:: Task list ::
a) In the World Catholic Education Day reflection, what is the theme of the day's celebration?
b) Rewrite the passage of the World Catholic Education Day reflection that opens with the words containing "The following is" and closes with "of World Catholic Education Day.", putting "teachers" in place of "staff".
c) Carry on the World Catholic Education Day reflection from its last sentence.
:: Text passage ::
World Catholic Education Day

The following is a reflection offered to the staff of Yellowknife Catholic Schools as they gathered to celebrate World Catholic Education Day.

Greetings and peace be with you all as I share this brief message on the occasion of World Catholic Education Day.

Our theme for today’s celebration is “Hope for the World” From our readings for the Mass this past Sunday we received from the apostle Peter this injunction, “Always be ready to make your defense to anyone who demands from you an accounting for the hope that is in you.” (1 Pt 3.15) As Catholic educators and support workers this is a particularly important task for us as we celebrate the gift of Catholic education.

We know in our hearts what makes our schools unique, we know for ourselves why we love teaching our kids and sharing with them the particular brand of education that we call Catholic. Are we ready and willing to take that knowledge and the feeling that we hold so deeply about Catholic schools, and to articulate and share that, so that other will come to know more about what makes Catholic Education such an important gift to our communities and are we able to do it in a way so that people will actually listen?

In our Gospel reading for today’s celebration Matthew (Matt 9.35-38) tells how Jesus shared the Good News everywhere he went and with everyone he met. The hope of the kingdom of God that Jesus preached about was not received by the people so much because of the words that Jesus spoke, but by the actions that accompanied those words. With great compassion, we are told, he healed the sick curing every disease. Healing the sick was one of things that people would point to and know that Jesus was worth listening to.

As Catholic educators we can talk in great depth about the importance of what we have to offer but what people will remember is not what we say but what do. So, what can we show them?
:::
:: Given data ::
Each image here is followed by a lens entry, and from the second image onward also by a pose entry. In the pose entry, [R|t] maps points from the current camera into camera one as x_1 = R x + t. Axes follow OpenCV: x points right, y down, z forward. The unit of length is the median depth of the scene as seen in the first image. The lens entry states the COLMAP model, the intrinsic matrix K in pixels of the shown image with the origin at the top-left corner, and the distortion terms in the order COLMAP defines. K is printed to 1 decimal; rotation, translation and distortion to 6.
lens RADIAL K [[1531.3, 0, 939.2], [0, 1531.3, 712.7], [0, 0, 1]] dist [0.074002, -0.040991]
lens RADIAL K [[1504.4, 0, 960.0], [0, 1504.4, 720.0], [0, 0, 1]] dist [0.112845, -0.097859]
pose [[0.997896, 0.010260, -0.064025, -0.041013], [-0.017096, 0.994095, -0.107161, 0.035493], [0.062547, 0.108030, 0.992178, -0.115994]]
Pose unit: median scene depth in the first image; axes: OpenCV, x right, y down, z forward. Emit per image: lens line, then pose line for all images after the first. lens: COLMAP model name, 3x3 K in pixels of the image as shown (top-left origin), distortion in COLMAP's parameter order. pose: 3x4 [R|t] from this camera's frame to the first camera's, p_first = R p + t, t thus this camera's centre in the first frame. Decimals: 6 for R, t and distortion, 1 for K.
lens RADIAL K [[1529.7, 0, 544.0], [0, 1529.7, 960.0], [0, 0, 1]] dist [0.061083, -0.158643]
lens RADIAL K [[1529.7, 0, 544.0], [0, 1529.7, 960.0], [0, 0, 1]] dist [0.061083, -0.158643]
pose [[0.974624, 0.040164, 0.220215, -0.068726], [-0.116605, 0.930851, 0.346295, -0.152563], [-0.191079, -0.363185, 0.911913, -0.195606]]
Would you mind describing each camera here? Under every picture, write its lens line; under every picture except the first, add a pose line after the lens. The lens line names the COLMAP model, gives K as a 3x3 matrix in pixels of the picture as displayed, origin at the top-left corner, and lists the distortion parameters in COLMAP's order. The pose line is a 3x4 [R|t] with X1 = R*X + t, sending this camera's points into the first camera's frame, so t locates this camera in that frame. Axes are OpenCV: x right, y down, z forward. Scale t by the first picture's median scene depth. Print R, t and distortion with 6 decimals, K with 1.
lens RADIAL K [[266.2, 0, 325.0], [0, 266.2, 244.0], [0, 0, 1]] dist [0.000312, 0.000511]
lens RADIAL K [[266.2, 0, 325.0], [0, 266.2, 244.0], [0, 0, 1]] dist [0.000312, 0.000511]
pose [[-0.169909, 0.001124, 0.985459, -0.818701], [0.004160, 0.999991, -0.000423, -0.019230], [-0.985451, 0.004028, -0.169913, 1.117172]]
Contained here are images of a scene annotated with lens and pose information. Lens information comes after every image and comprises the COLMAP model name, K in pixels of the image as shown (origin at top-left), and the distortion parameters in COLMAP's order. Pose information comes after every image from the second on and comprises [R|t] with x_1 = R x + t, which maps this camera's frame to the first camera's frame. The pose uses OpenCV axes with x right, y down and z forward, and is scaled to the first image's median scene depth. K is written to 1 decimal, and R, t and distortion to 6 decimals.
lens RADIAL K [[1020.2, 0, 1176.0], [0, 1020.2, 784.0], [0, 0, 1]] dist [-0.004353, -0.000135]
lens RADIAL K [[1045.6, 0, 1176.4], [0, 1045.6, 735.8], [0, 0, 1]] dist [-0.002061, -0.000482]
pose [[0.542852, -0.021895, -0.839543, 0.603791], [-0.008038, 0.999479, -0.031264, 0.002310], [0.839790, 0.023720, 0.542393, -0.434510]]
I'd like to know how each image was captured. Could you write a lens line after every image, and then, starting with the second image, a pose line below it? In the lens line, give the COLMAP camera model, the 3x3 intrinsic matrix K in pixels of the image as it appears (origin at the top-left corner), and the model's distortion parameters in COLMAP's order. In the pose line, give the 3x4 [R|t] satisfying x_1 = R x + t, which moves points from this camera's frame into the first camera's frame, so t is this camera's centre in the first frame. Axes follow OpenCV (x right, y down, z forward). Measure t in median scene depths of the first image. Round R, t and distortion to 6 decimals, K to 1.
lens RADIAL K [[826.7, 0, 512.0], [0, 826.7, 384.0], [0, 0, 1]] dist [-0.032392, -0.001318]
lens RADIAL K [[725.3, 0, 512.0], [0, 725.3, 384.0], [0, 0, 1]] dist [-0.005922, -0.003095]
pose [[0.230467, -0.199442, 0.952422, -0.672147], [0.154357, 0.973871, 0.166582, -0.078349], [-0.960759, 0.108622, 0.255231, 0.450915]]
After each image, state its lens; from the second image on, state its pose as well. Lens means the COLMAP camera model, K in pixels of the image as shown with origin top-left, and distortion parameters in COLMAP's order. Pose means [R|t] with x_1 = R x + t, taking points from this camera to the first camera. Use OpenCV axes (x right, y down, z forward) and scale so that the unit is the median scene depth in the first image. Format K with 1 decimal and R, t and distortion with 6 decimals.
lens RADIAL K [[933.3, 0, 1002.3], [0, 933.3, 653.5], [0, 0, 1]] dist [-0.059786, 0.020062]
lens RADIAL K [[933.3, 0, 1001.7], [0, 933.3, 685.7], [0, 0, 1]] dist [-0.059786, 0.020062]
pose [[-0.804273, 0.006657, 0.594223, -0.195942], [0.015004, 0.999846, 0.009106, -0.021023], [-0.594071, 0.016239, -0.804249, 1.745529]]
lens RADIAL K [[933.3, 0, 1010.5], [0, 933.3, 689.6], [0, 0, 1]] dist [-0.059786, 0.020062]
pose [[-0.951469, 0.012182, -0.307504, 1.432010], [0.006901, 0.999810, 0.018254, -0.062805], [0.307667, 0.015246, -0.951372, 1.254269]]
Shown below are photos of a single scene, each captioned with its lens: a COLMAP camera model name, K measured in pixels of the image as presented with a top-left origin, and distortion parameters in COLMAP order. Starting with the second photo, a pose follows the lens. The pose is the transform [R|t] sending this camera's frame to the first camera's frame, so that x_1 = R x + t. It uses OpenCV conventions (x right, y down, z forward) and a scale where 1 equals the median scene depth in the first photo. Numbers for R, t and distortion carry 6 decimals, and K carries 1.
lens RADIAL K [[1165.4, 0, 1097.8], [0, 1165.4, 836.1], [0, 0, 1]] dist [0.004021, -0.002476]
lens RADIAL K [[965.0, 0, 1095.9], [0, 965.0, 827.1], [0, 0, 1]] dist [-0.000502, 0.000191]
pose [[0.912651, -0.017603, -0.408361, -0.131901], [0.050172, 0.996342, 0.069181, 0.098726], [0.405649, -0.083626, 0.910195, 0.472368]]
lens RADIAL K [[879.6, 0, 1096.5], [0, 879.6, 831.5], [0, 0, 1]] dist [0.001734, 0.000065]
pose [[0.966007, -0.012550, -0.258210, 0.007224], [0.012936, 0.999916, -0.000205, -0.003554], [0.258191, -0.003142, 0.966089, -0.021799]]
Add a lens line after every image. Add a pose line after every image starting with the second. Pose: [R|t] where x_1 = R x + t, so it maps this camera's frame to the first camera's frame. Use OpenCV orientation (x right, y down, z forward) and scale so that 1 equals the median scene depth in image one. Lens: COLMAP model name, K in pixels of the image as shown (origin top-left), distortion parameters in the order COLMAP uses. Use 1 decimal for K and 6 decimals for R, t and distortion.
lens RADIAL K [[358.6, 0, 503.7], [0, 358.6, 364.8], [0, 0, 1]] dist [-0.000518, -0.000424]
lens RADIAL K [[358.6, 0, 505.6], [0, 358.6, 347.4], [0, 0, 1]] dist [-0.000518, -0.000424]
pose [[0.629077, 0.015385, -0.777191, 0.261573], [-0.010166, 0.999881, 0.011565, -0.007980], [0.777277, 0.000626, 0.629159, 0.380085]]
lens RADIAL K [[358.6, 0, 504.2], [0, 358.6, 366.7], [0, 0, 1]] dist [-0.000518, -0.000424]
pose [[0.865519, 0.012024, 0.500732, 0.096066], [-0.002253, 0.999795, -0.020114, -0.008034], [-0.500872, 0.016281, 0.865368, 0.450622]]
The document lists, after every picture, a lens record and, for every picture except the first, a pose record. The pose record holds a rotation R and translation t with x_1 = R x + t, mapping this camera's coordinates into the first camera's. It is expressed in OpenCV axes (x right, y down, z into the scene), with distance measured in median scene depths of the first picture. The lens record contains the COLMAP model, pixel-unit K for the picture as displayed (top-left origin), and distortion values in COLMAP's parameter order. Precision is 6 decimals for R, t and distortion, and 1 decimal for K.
:::
:: Answers provided ::
a) "Hope for the World"

b)
The following is a reflection offered to the teachers of Yellowknife Catholic Schools as they gathered to celebrate World Catholic Education Day.

Greetings and peace be with you all as I share this brief message on the occasion of World Catholic Education Day.

c)
We can begin by showing others that we are people of faith. We believe in God and the greatest lesson we can teach our young people is to love God and to love our neighbor. From this all other lessons flow and without this anything we have say about Catholic education will fail to have any true meaning.

We need to let our students know that they are made in the image and likeness of God by how we teach and respond to them. By honoring their individuality and gifts and by helping them come to know and love their creator we imbue in them an understanding of their own great dignity that comes from being a part of the family of God. They will learn from us that their vocation as students is not just to become productive or to be successful but that they are called to be holy and to use the gift of their lives to their fullest potential for their own sake and for the good of all.

We do all this while striving to work together as a team which is greater than the sum of our individual contributions. We recognize that in the way we work together we reflect that, while we are all individuals, unique and precious in the eyes of God, we are motivated by a common purpose and united by a common bond which is the love of Christ. Our ambition is not served by competition but rather by the lifting up of the entire enterprise which is the building of the Kingdom of God that Jesus spoke about.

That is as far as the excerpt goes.